### Supplied information
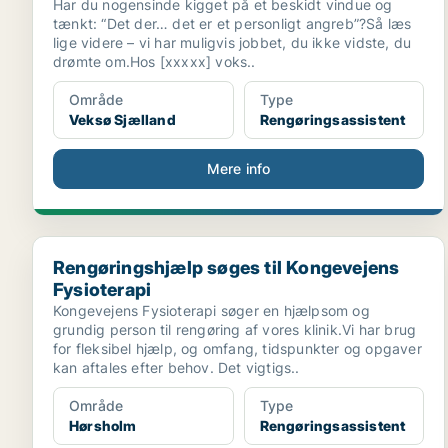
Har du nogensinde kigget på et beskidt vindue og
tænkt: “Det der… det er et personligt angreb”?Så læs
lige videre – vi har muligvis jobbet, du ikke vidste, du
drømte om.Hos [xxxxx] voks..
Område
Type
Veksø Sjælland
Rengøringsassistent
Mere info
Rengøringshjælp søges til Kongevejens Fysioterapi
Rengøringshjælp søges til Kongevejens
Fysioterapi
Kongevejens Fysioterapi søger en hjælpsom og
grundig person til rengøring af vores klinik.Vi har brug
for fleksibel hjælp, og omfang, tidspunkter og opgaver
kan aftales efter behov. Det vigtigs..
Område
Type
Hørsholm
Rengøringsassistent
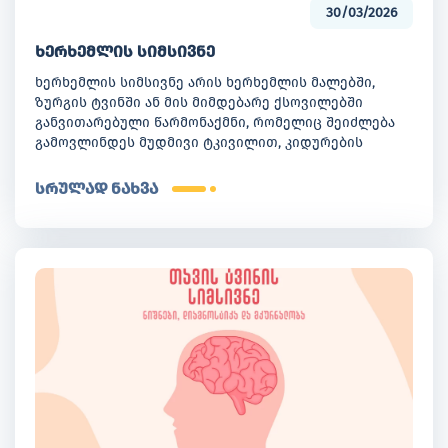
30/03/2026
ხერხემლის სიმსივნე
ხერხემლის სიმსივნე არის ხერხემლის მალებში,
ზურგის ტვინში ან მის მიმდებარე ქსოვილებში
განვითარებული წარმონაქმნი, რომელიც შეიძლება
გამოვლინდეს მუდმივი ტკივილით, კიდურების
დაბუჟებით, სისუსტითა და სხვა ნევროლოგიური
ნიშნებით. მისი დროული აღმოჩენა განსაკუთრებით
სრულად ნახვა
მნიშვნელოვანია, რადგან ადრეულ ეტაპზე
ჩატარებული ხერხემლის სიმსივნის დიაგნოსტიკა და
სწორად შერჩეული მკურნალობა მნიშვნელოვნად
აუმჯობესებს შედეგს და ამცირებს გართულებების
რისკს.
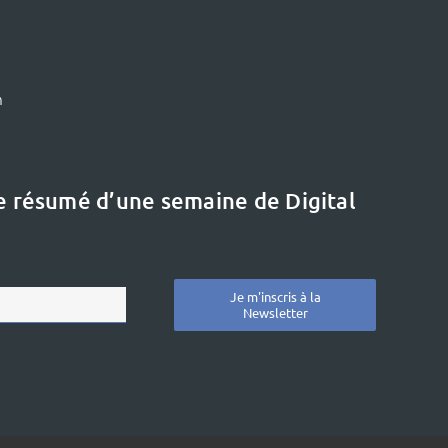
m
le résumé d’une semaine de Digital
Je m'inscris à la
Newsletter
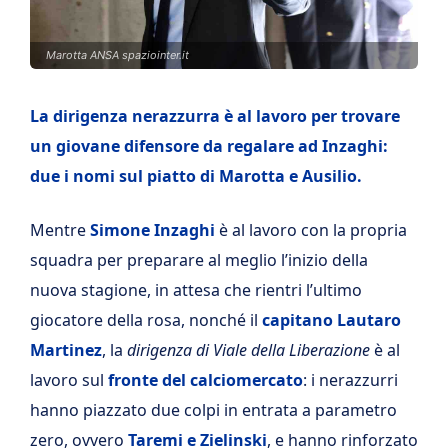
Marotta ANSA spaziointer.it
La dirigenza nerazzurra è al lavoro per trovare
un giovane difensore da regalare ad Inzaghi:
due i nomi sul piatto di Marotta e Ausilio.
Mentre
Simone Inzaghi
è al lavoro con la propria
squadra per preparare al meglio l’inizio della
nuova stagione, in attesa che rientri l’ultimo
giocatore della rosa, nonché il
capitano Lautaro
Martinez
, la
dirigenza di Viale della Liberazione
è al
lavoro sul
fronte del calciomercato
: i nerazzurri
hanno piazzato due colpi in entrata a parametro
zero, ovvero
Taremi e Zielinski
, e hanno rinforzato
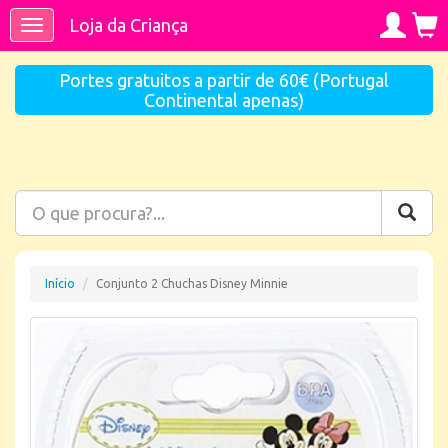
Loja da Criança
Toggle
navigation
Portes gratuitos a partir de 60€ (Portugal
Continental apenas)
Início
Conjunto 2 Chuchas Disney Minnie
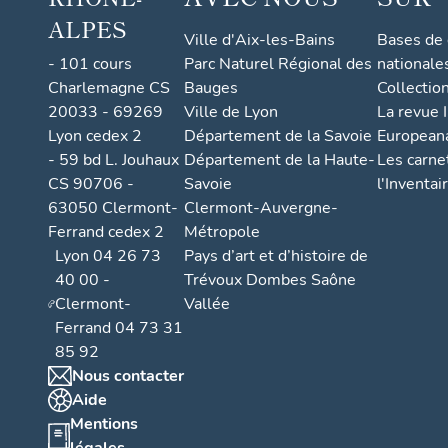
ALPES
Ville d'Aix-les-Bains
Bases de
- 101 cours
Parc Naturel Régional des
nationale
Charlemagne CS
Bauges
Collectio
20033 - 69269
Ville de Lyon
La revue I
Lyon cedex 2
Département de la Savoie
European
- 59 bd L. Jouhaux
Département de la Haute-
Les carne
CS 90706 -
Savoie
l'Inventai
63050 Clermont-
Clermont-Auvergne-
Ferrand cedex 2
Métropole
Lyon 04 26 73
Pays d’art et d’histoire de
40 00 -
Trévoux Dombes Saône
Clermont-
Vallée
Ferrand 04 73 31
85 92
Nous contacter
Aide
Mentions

### Task to carry out
The output is the lines from the start of the data above through the line containing "ზურგის ტვინში ან მის მიმდებარე ქსოვილებში", unchanged, with any picture left out.

### Exercise solution
Har du nogensinde kigget på et beskidt vindue og
tænkt: “Det der… det er et personligt angreb”?Så læs
lige videre – vi har muligvis jobbet, du ikke vidste, du
drømte om.Hos [xxxxx] voks..
Område
Type
Veksø Sjælland
Rengøringsassistent
Mere info
Rengøringshjælp søges til Kongevejens Fysioterapi
Rengøringshjælp søges til Kongevejens
Fysioterapi
Kongevejens Fysioterapi søger en hjælpsom og
grundig person til rengøring af vores klinik.Vi har brug
for fleksibel hjælp, og omfang, tidspunkter og opgaver
kan aftales efter behov. Det vigtigs..
Område
Type
Hørsholm
Rengøringsassistent
30/03/2026
ხერხემლის სიმსივნე
ხერხემლის სიმსივნე არის ხერხემლის მალებში,
ზურგის ტვინში ან მის მიმდებარე ქსოვილებში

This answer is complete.